Marilla siguió el consejo de la señora Rachel y no le dijo una sola palabra más a Anne respecto a la vuelta al colegio. La niña aprendió sus lecciones en casa y jugó con Diana en los fríos crepúsculos de otoño. Pero cuando se cruzaba con Gilbert Blythe en el camino o lo encontraba en la escuela dominical, pasaba a su lado con helado desprecio, que no quebraban ni un poco sus intentos evidentes de apaciguarla. Ni siquiera los esfuerzos de Diana como pacificadora surtieron efecto. Anne había decidido evidentemente odiar a Gilbert Blythe hasta el fin de sus días.

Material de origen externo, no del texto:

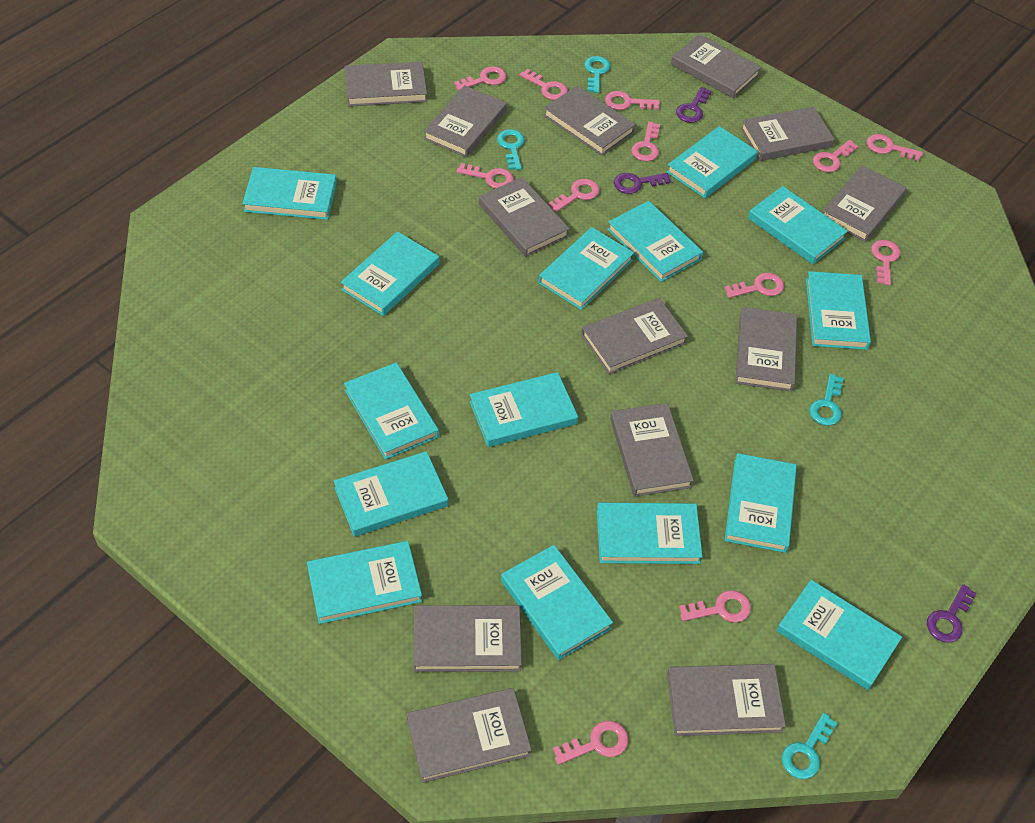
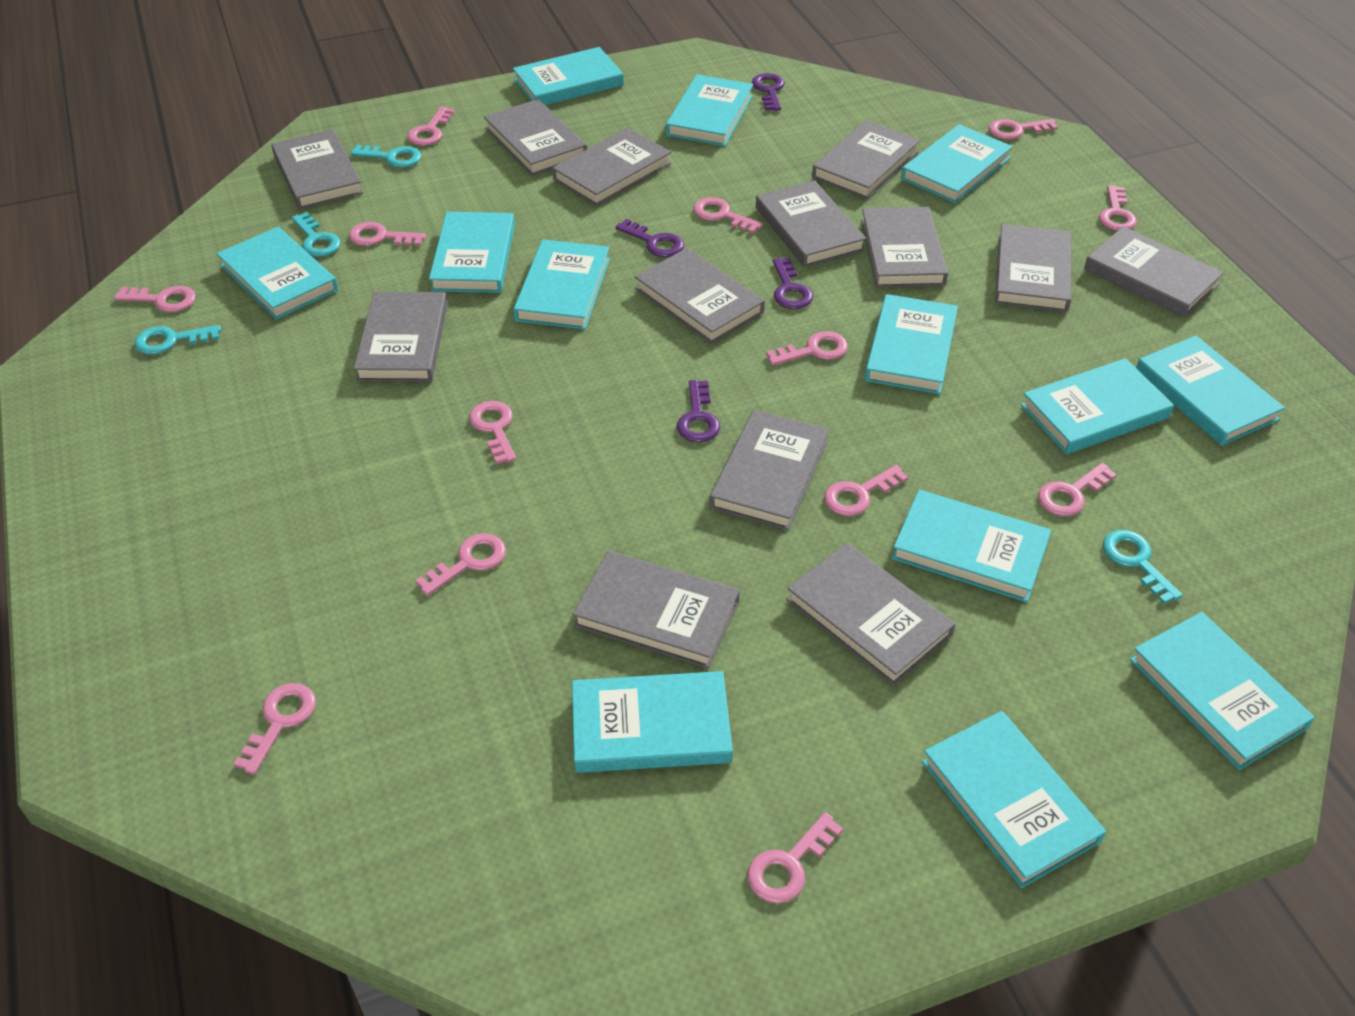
pink key: 12 -> 13
purple key: 3 -> 4
turquoise book: 15 -> 13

Tanto como odiaba a Gilbert, sin embargo, amaba a Diana, con toda la fuerza de su corazoncito, igualmente intensa para sus cariños y sus odios. Una tarde, al regresar Marilla del manzanar, la encontró llorando amargamente, sentada sola en la ventana occidental, a la luz del crepúsculo.
—¿Qué ocurre ahora, Anne?
—Se trata de Diana —dijo llorando con todas sus ganas—. La quiero tanto, Marilla. No puedo vivir sin ella. Pero sé muy bien que cuando crezcamos, se casará y se irá. Y ¿qué haré? Odio a su marido; lo odio con toda mi alma. He estado imaginándomelo todo: el casamiento y todo lo demás; Diana ataviada con un vestido blanco con un velo, hermosa como una reina. Y yo como dama de honor, con un hermoso vestido y mangas abullonadas, pero con un corazón destrozado oculto bajo una cara sonriente. Y luego, despidiendo a Diana, diciéndole ad-i-o-ó-s… —Y rompió a llorar.

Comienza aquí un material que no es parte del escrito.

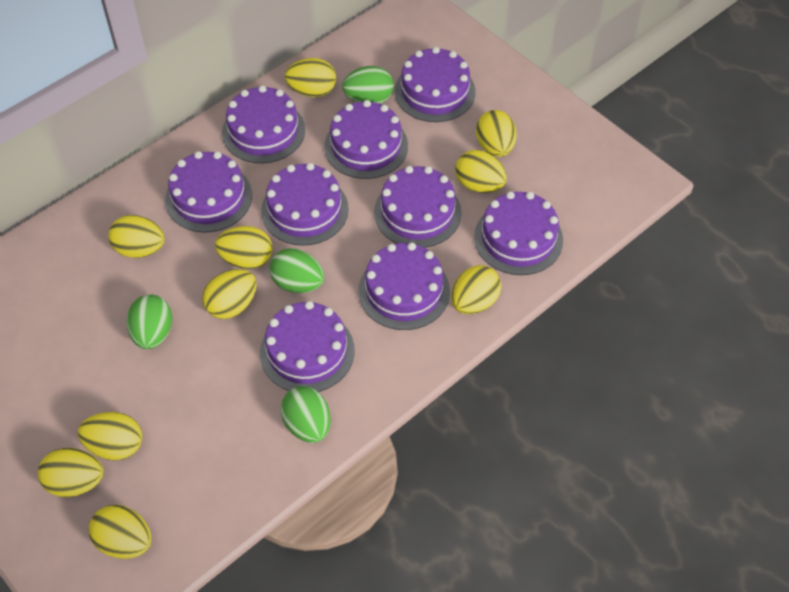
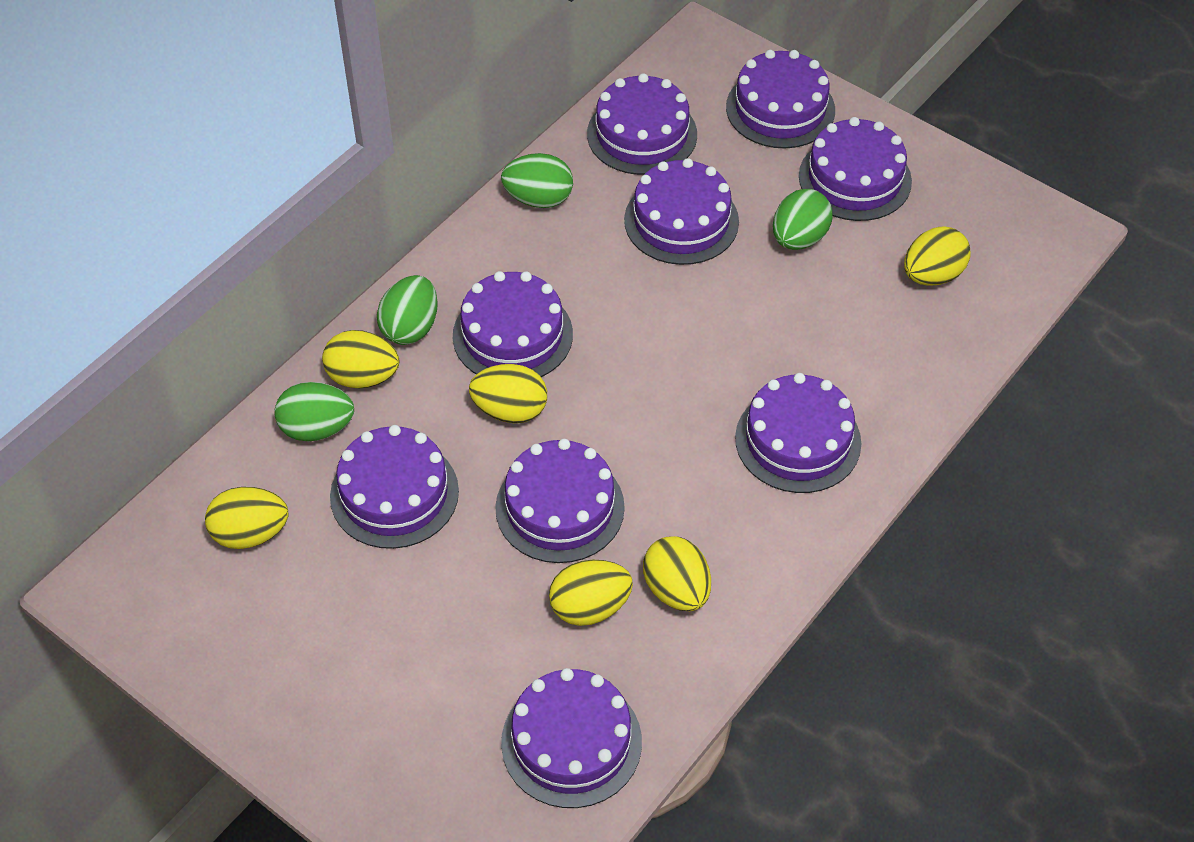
yellow egg: 10 -> 6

Marilla se dio vuelta rápidamente para que la niña no viera la sonrisa en su cara, pero no pudo evitarlo. Cayó sobre una silla cercana y rompió a reír en forma tan inusual, que Matthew, que cruzaba el huerto, se detuvo sorprendido. ¿Cuándo había oído antes reír así a Marilla?
—Bueno, Anne Shirley —dijo Marilla cuando pudo hablar—, ya que te gusta preocuparte, por lo menos trata de que sea por algo útil. No se puede negar que tienes imaginación.